Pound performance last week

Above: Sterling's performance last week

The scheme is intended to help business "pay people and keep them in work," said Sunak. The measures come as the government steps up its attempts to supress the spread of coronavirus by forcing the closure of restaurants, pubs, clubs, cafés and leisure centres which will place significant strains on this sizeable sector of the UK economy.

To further assist businesses the government says companies will not need to pay any VAT from now until the end of June, and will have until end of financial year to pay those bills.

"No business will pay VAT from now to mid June. You'll have until the end of the financial year to repay those bills.

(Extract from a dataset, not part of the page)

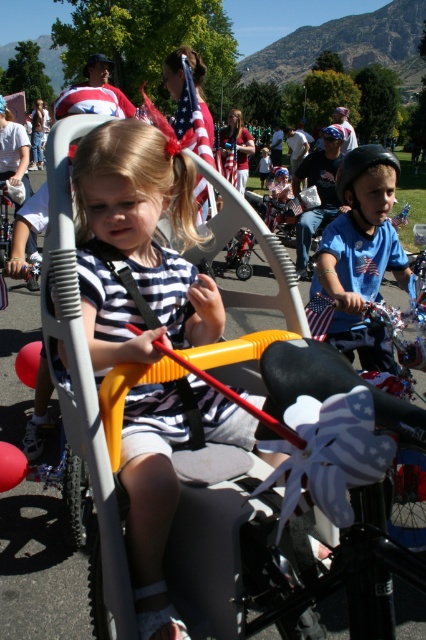
Does striped fabric shirt at center have a greater width compared to blue matte shirt at center?

Incorrect, striped fabric shirt at center's width does not surpass blue matte shirt at center's.

Which of these two, striped fabric shirt at center or blue matte shirt at center, stands taller?

With more height is striped fabric shirt at center.

Where is `striped fabric shirt at center`? Image resolution: width=426 pixels, height=640 pixels. striped fabric shirt at center is located at coordinates (138, 244).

That's an over £30bn injection to businesses equivalent to 1.5% of GDP," said Sunak.

The self-employed have also seen the date of their July 2019 payment deadline delayed until January 2021.

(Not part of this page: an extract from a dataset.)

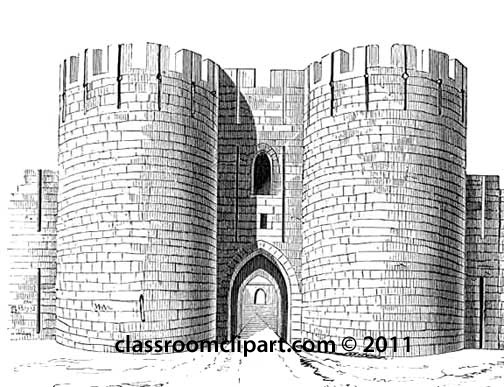
Identify the location of right wall. [x=474, y=251].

"The employment retention package announced by Rishi Sunak is - by design - set at a good level for employees and in incentivising labour hoarding maximises the chances of a v-shaped rebound when social distancing measures come to an end," says Simon French, Chief Economist at Panmure Gordon.

In recognition that people are already losing their jobs, the government is increasing universal credit allowance by £1,000 a month which amounts to an extra £7BN of extra support through the welfare system

Support for those who rent accommodation was also announced.

"For renters, I’m announcing today nearly £1bn of support by increasing the generosity of housing benefit and Universal Credit, so that the Local Housing Allowance will cover at least 30% of market rents in your area," said Sunak.

The measures are unprecedented in scale in terms of UK government economic intervention and will go some way in softening the economic impact of the nationwide shutdown aimed at delaying the spread of coronavirus.

There was no discernible impact on the British Pound, but the currency had already been rallying in a concerted effort ahead of the weekend. However, one analyst tells us the measures could well be supportive of the currency over coming months.

"Rishi Sunak, presumably the new saviour of the UK economy," says Marc-André Fongern, Head of FX Spot & Options at Fongern Global Forex. "These measures are likely to breathe new life into the GBP over the coming weeks."